The Primaries. Super Tuesday: Part 1
Suddenly Something Else Matters: NUMBERS
by Don DeBats
The early primaries (New Hampshire and South Carolina) and caucuses (Iowa and Nevada) were all about demonstrating two things:
- Measuring the electoral viability of candidates seeking the nomination of their party for the presidential election in November
- Building a sense of momentum/inevitability for one or two of those candidates within each party.
Put differently, the early contests were all about culling and trajectory. And, to a degree, they achieved both goals.
Certainly they defined the non-viable — lots of them (maybe not enough) — especially on the Republican side: exit Jeb Bush, Jim Gilmore, Carly Fiorina, Chris Christie, Rick Santorum, Rand Paul and Mike Huckabee. The attrition on the Democratic side was far less: exit Martin O’Malley.
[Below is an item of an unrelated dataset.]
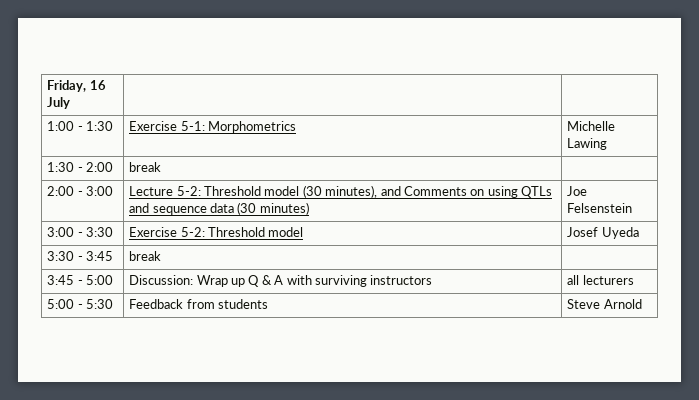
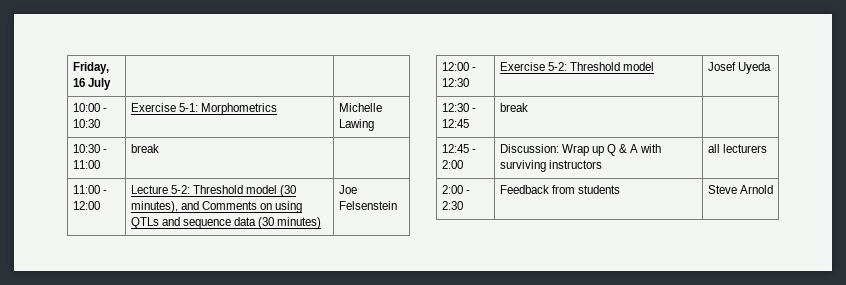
[47,121,114,131] 1:00 - 1:30 -> [72,103,107,112] [72,119,100,128] 10:00 - 10:30
[47,162,114,172] [129,162,162,172] [47,186,114,196] 1:30 - 2:00 | break | // 2:00 - 3:00 -> [72,144,107,153] [72,160,100,169] [130,144,159,153] [72,185,107,194] [72,201,100,210] 10:30 - 11:00 | break | // 11:00 - 12:00
[47,227,114,237] 3:00 - 3:30 -> [441,62,476,71] [441,78,469,87] 12:00 - 12:30
[47,251,114,261] [129,251,162,261] [47,275,114,285] 3:30 - 3:45 | break | // 3:45 - 5:00 -> [441,103,476,112] [441,119,469,128] [499,103,528,112] [441,144,476,153] [441,160,463,169] 12:30 - 12:45 | break | // 12:45 - 2:00
[47,299,114,309] 5:00 - 5:30 -> [441,185,470,194] [441,201,463,210] 2:00 - 2:30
Bush’s expulsion is particularly remarkable: he was the candidate of the Republican establishment, insofar as any party still has an establishment. He had all the money and spent huge amounts – US$68,500,000 from Super Political Action Committees alone—which yielded him only 94,000 votes in the four early contests.
In terms of trajectory, those four contests generated momentum for two very unlikely candidates.
Donald Trump is a totally inexperienced, rude, crude, arrogant, and frightening candidate who has been propelled by the angry side of the American electorate. That side reflects the dramatic changes in the American political economy, and its political culture: those women and men, especially men, who have been left behind, shut out and are now falling behind economically and socially as privilege attaches more and more to the few and despair attaches to the far more many. Those many are both Republicans and, significantly, Democrats.
Bernie Sanders has been propelled by those who refuse to be realists, who see that incrementalism is not enough and cannot be enough. He speaks to the oldest egalitarian themes of the Democratic Party, but in a party that is now much more about identity than it is about significant policy change.
Sanders and Trump could even have emerged on the same side of politics – a combo of energizing anger and idealist program — but they have not and now drift further and further apart.
But of course who actually wins the Democratic and Republican nomination is all about the number of delegates elected for each candidate. Can those abstractions of viability and momentum be converted to the currency that really matters: the number of elected delegates.
That is what the next phase of the primaries is all about.
And especially the first big splash of numbers that arrives on Tuesday, March 1: Super Tuesday.